Git's hash function is currently SHA1, which has a pretty uniform distribution and has r = 2¹⁶⁰ = 1461501637330902918203684832716283019655932542976. This satisfies our formula, which means we can use the approximation.

Hence, if you sum up the total number of hashes n and plug it in to the formula:

r=1461501637330902918203684832716283019655932542976
1 - exp(-n*(n-1)/(2*r))

(remember, we want p, not p-bar), you get the probability of a collision. To check for an actual collision, of course, you can just compare the underlying actual objects: if the hashes match, compare the objects directly to detect a collision.

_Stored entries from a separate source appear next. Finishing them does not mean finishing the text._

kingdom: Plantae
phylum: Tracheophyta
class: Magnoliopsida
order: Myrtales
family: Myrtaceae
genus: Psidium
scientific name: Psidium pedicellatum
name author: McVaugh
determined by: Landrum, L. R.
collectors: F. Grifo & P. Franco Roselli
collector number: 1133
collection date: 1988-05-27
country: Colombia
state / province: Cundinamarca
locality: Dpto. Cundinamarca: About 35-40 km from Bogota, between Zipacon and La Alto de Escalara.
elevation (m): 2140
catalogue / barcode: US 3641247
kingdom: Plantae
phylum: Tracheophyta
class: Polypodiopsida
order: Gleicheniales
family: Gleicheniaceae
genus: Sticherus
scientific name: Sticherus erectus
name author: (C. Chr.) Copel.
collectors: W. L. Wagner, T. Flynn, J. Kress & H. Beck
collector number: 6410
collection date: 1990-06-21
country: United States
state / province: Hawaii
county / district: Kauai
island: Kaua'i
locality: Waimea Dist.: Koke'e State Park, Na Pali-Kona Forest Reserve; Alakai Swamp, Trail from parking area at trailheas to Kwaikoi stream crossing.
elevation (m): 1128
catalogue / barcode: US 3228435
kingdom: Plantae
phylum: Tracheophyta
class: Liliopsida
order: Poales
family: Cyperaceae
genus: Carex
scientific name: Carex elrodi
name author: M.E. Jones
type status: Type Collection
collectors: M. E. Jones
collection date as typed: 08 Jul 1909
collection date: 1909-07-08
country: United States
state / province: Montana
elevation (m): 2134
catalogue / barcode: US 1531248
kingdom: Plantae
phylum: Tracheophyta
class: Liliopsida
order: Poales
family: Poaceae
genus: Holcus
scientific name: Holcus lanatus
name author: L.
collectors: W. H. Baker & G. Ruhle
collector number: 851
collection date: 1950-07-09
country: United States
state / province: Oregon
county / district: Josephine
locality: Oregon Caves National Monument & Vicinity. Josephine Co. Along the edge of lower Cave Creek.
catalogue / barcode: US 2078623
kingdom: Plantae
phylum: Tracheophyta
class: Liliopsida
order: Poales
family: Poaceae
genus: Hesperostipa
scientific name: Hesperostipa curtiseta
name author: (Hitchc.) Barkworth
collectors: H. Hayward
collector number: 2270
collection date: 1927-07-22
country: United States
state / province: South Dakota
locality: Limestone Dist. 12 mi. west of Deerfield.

But it's extremely unlikely in the first place. If we take two repositories that, together, contain ten million commits, we compute:

$ bc -l
r=2^160
n=10*1000*1000
scale=100
1 - e(-n*(n-1)/(2*r))
.0000000000000000000000000000000000342113848680412753525884397196522\
895097282878872708411144841034243

which as you can see is still pretty tiny. It's not until we get to:

n=10*1000*1000*1000*1000*1000*1000*1000

(ten sextillion objects, using the short scale notation)

that we find:

1 - e(-n*(n-1)/(2*r))
.0000342108030863093209851036344159518189002166758764416221121344549\
079733424124497666779807175655625

a noticeable chance of accidental collision, at about 0.0035%. At 100 sextillion objects we are up to a 0.35% chance:

n=100*1000*1000*1000*1000*1000*1000*1000
1 - e(-n*(n-1)/(2*r))
.0034152934013810288444649336362559390942558976421984312395097770719\
923433072593638116228277476790795

and by 1 septillion objects we're running some serious risks:

1 - e(-n*(n-1)/(2*r))
.2897326871923714506502211457721853341644126909116947422293621066225\
555385326652788789421475224989232

Fortunately, well before then, we've run out of disk space. :-) Also, the Git guys are thinking of moving to one of the SHA-256 hashes, which will raise r to 2²⁵⁶, which helps out our denominator.

(I'm using bc above, in which ^ is exponentiation and the -l library adds e(x) to compute e^x.)